### WHAT TO DO:
Copy out, word for word, the lines of the entries below from the line with "Diagnosticar a sobrecarga de ferro" up to and including the line with "Цена действительна только для интернет-маг". Leave the pictures out of your answer.

### DATA FOR THIS EXERCISE:
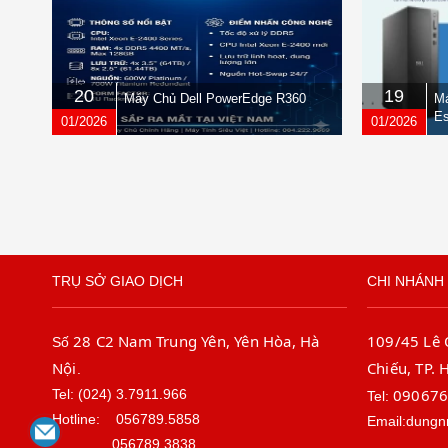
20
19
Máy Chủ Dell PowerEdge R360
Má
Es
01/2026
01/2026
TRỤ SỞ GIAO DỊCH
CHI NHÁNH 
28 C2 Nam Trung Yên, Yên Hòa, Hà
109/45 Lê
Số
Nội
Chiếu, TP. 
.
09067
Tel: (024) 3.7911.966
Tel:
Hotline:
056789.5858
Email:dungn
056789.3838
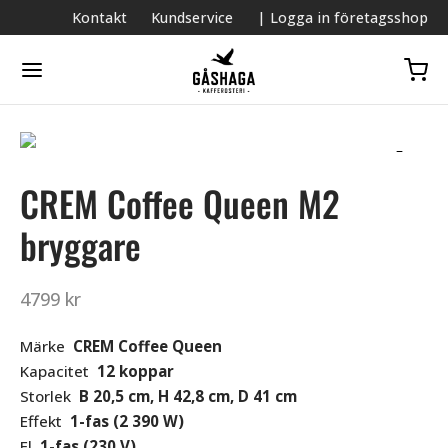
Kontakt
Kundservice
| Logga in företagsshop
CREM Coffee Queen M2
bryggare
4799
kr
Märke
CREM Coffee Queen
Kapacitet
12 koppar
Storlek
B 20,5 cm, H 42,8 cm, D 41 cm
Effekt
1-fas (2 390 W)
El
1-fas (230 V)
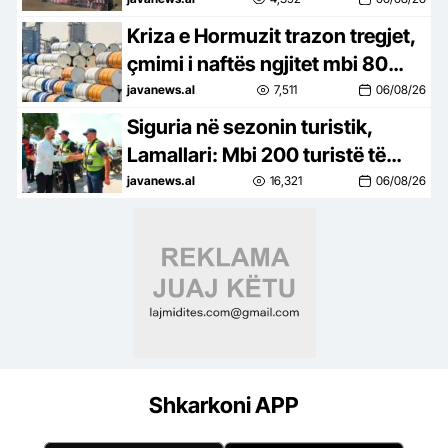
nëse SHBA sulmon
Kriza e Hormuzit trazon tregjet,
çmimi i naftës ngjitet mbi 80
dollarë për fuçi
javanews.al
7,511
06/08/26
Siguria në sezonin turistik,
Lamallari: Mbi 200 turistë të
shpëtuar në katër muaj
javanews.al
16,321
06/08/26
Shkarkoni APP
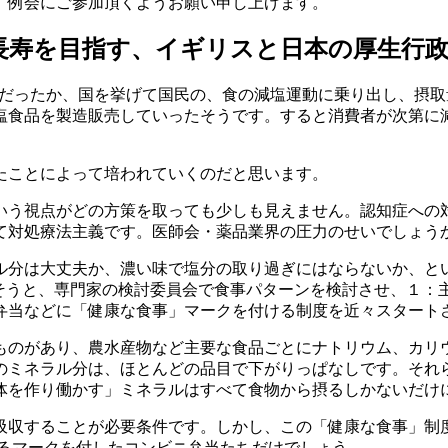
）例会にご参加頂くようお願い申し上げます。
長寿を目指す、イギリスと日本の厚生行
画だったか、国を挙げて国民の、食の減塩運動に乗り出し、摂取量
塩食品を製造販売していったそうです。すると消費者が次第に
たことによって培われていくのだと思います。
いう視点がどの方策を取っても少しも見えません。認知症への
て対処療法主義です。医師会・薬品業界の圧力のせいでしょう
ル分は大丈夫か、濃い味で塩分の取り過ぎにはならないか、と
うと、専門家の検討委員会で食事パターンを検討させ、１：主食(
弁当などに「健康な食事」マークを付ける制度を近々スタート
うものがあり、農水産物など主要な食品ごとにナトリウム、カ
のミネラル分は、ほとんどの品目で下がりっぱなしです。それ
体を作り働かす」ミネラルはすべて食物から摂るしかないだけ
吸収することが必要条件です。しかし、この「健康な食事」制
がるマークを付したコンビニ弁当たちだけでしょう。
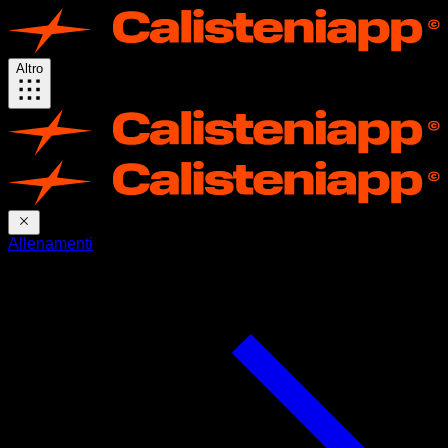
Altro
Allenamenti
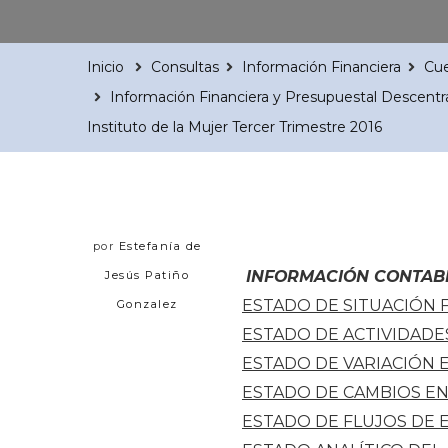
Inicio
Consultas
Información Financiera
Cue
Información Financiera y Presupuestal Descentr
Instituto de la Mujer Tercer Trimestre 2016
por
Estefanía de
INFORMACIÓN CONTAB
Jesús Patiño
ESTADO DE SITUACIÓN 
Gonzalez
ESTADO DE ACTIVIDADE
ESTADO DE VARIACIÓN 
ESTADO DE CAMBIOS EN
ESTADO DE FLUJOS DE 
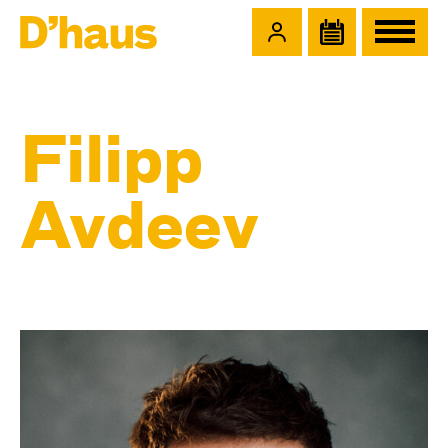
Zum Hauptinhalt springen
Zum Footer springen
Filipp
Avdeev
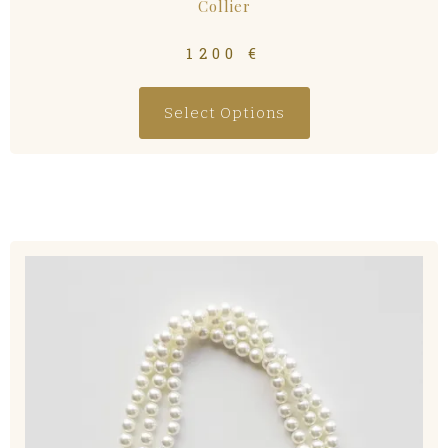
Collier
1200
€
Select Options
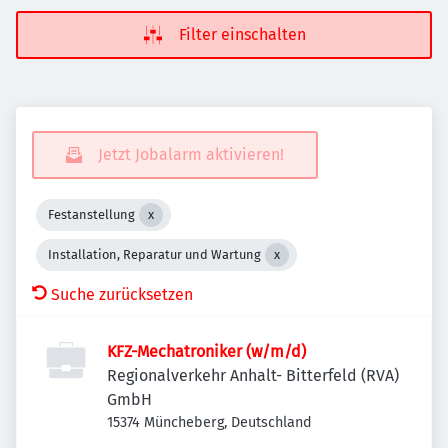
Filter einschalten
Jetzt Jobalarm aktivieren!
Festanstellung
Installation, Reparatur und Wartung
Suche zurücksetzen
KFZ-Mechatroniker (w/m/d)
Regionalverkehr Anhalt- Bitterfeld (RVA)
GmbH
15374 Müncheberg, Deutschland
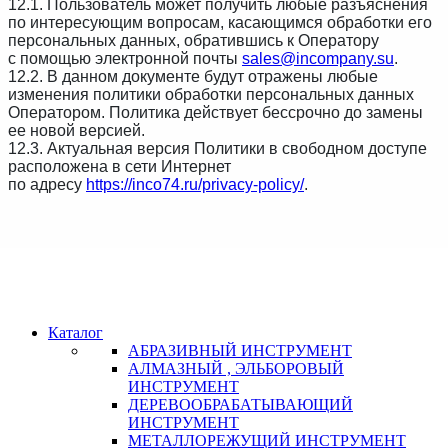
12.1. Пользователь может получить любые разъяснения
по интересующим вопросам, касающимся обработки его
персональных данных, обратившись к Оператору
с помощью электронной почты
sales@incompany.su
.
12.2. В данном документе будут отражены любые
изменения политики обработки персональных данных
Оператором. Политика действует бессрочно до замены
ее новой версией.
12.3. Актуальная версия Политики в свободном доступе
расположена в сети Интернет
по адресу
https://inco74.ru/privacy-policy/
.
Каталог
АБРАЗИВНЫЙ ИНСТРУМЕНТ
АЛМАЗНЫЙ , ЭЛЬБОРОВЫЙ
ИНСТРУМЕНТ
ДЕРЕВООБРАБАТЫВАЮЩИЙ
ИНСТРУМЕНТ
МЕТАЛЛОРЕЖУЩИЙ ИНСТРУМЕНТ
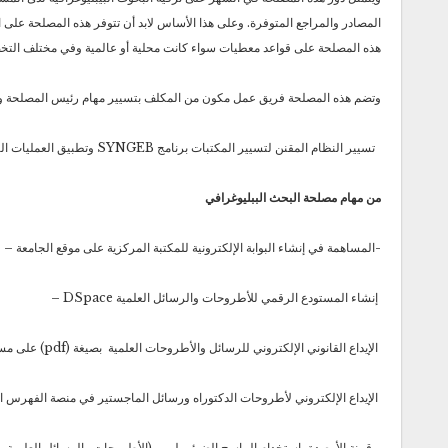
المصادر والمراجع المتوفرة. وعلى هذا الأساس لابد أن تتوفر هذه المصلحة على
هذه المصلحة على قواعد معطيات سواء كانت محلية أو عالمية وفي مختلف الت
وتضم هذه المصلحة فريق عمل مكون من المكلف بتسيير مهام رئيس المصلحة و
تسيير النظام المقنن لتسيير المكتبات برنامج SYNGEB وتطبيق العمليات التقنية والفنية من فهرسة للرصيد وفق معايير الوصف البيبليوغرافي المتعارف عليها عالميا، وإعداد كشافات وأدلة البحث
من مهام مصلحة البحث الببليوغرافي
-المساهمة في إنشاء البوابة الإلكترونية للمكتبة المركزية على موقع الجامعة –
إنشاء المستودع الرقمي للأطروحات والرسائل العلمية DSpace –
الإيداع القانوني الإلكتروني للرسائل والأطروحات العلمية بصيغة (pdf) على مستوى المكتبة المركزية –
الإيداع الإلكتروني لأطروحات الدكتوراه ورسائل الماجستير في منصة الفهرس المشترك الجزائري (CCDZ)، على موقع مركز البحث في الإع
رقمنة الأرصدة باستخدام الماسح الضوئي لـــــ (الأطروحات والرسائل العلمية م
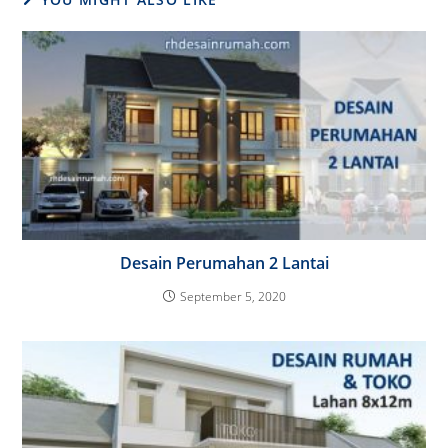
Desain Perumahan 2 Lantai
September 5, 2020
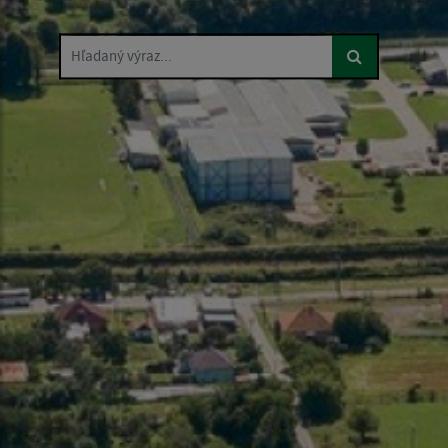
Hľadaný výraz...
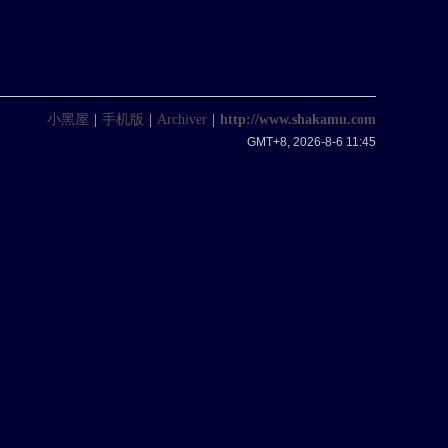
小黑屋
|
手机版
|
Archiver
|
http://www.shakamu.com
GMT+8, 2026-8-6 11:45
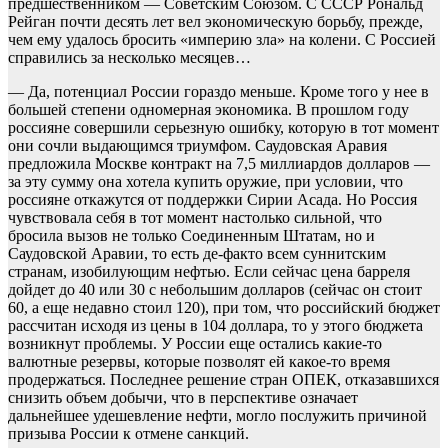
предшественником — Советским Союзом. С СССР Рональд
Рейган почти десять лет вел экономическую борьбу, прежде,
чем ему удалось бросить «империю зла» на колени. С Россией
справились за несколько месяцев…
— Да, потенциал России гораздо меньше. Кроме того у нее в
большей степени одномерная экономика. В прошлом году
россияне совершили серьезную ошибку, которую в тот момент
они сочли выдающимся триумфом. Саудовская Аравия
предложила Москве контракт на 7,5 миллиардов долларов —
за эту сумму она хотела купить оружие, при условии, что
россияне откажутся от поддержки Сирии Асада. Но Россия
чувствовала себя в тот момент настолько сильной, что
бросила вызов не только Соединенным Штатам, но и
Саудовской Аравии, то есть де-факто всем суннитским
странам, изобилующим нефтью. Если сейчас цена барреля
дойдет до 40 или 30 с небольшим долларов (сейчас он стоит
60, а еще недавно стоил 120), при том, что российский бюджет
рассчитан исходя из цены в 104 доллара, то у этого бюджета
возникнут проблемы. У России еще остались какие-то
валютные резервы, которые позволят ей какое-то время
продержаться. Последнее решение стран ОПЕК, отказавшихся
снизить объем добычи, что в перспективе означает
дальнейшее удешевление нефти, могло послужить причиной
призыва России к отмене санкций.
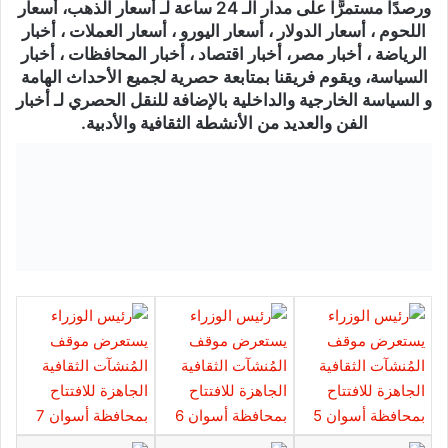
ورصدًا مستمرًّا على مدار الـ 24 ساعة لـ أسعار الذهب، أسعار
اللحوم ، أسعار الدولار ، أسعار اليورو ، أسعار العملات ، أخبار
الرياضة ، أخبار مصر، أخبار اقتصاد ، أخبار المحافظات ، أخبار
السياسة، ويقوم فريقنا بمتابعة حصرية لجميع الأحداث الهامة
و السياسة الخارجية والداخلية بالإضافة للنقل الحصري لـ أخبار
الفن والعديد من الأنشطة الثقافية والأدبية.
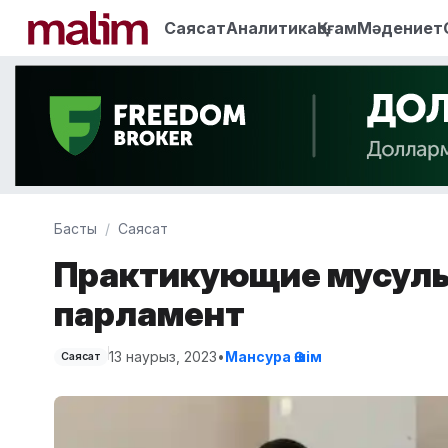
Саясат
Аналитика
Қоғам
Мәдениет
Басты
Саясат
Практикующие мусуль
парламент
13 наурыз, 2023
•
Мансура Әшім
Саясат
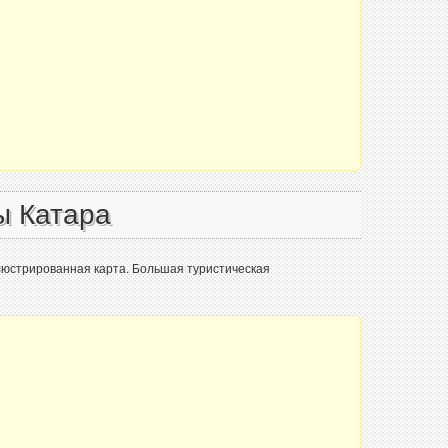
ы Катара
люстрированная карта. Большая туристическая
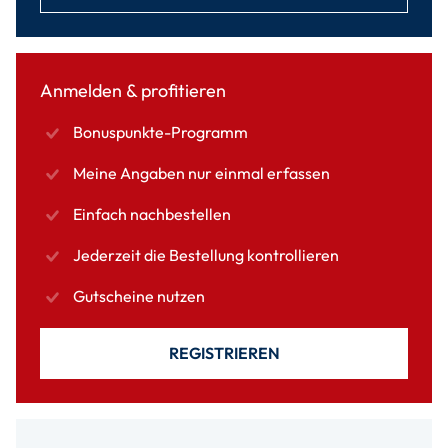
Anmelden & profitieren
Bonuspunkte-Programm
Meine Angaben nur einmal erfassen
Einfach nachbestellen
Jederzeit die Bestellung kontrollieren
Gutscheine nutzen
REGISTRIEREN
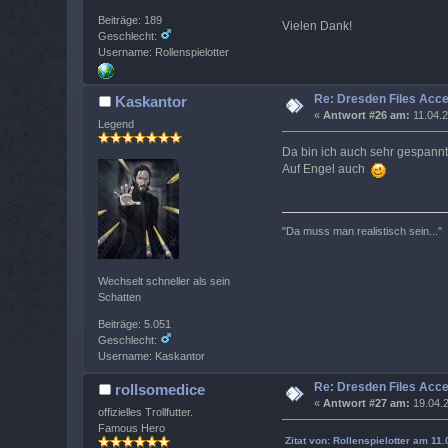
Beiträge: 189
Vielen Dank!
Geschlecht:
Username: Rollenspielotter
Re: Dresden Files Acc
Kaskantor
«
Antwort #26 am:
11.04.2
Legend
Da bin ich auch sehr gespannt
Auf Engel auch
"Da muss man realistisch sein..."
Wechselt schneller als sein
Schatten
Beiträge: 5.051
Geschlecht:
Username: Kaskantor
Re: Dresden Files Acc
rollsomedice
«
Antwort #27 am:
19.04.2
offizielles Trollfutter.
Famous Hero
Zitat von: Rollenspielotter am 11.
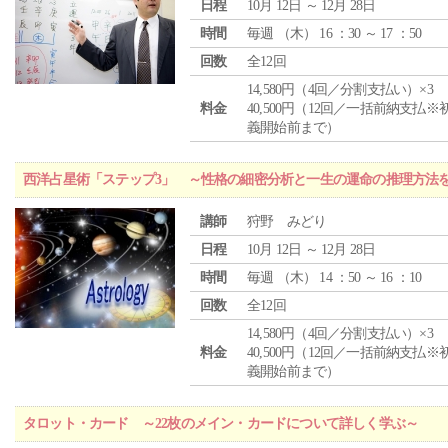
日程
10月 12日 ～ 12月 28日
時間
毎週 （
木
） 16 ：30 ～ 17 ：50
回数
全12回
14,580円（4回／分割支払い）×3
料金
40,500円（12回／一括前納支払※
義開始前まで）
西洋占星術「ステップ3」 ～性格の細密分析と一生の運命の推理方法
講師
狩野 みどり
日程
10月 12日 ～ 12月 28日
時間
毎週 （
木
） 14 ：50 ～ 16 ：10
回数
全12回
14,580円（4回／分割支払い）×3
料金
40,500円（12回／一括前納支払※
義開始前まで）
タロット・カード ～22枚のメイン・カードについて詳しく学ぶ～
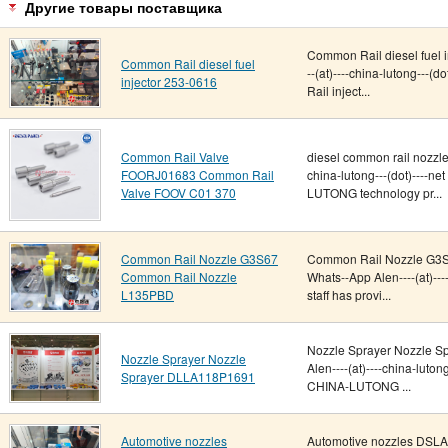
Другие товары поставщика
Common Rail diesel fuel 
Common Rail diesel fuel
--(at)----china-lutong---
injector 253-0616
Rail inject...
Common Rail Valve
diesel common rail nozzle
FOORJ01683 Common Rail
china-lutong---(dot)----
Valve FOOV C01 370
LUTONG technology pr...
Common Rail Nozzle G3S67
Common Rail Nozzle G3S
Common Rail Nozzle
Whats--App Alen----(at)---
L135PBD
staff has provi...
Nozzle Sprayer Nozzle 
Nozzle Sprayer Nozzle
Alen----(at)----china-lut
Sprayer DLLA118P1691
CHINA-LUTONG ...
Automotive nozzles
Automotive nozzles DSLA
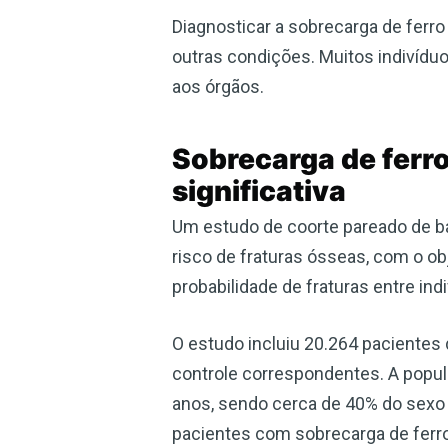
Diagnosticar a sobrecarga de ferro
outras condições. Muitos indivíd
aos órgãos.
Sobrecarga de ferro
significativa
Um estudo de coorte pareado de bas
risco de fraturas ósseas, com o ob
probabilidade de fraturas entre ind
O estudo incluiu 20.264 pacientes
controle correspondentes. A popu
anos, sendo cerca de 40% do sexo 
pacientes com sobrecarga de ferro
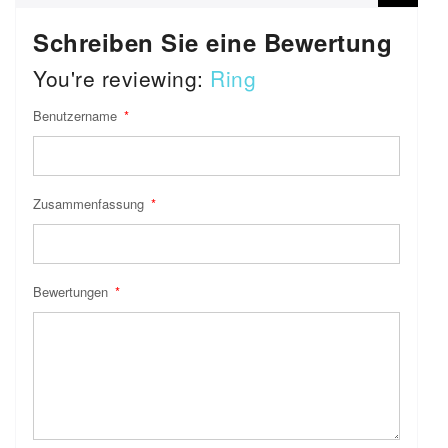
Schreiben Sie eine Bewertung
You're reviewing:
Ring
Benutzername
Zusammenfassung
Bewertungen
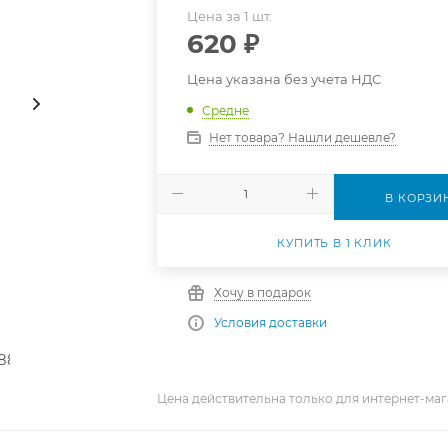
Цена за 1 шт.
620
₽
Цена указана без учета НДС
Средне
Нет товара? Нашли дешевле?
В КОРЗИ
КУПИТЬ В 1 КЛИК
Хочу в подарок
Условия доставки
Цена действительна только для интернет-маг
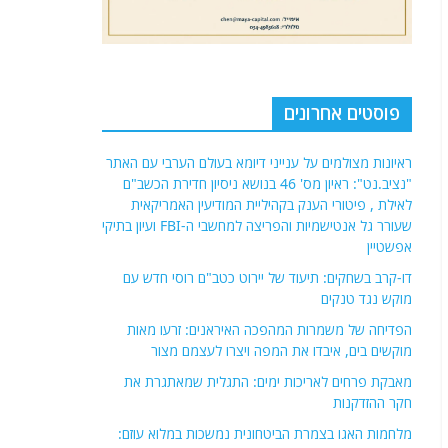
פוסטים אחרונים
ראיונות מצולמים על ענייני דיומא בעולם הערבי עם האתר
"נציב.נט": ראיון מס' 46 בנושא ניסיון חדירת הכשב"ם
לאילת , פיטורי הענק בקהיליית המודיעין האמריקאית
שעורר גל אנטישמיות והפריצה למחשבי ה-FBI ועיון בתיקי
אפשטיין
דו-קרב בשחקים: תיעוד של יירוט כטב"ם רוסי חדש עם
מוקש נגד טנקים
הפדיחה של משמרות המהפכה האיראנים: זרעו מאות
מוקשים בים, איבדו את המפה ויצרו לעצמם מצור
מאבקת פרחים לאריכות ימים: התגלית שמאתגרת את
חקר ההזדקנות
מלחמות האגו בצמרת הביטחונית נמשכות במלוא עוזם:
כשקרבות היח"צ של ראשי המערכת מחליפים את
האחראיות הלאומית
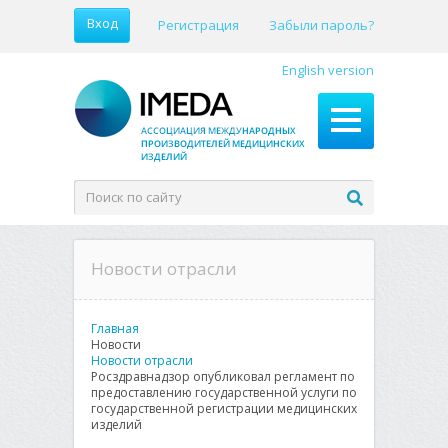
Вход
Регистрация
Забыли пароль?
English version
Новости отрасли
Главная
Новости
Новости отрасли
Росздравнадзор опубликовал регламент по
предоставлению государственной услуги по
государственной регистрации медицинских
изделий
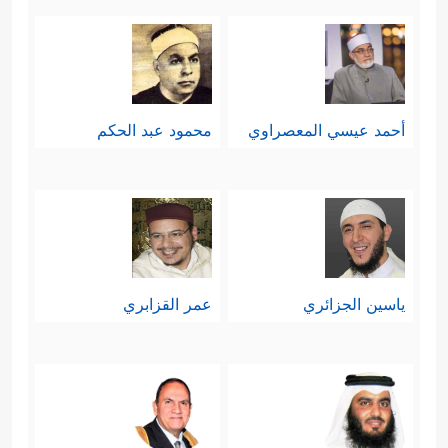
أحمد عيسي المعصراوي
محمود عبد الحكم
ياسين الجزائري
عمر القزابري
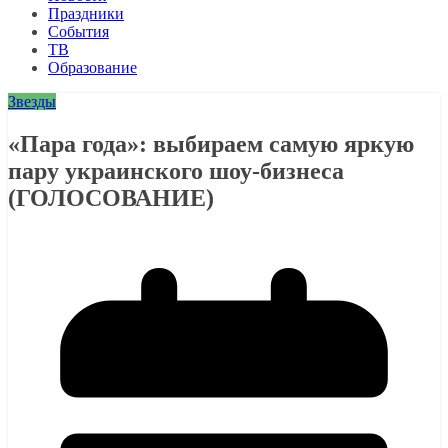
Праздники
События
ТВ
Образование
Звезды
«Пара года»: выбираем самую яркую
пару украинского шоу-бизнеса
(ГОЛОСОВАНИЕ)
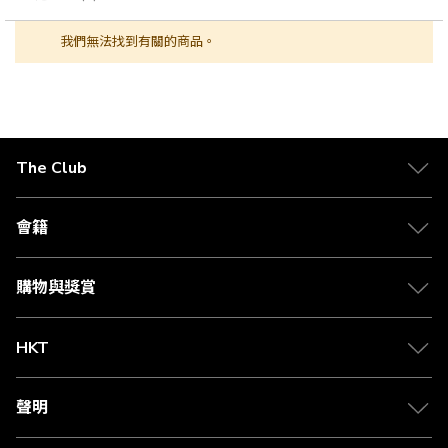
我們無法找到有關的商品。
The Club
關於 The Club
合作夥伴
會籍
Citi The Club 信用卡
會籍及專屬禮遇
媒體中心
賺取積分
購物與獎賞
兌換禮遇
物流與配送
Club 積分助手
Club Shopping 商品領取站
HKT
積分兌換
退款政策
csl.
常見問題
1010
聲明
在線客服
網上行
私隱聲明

### EXERCISE OUTPUT:
Diagnosticar a sobrecarga de ferro
outras condições. Muitos indivíd
aos órgãos.
Sobrecarga de ferro
significativa
Um estudo de coorte pareado de bas
risco de fraturas ósseas, com o ob
probabilidade de fraturas entre ind
O estudo incluiu 20.264 pacientes
controle correspondentes. A popu
anos, sendo cerca de 40% do sexo 
pacientes com sobrecarga de ferro
Schreiben Sie eine Bewertung
You're reviewing:
Ring
Benutzername
Zusammenfassung
Bewertungen
Цена за 1 шт.
620
₽
Цена указана без учета НДС
Средне
Нет товара? Нашли дешевле?
В КОРЗИ
КУПИТЬ В 1 КЛИК
Хочу в подарок
Условия доставки
Цена действительна только для интернет-маг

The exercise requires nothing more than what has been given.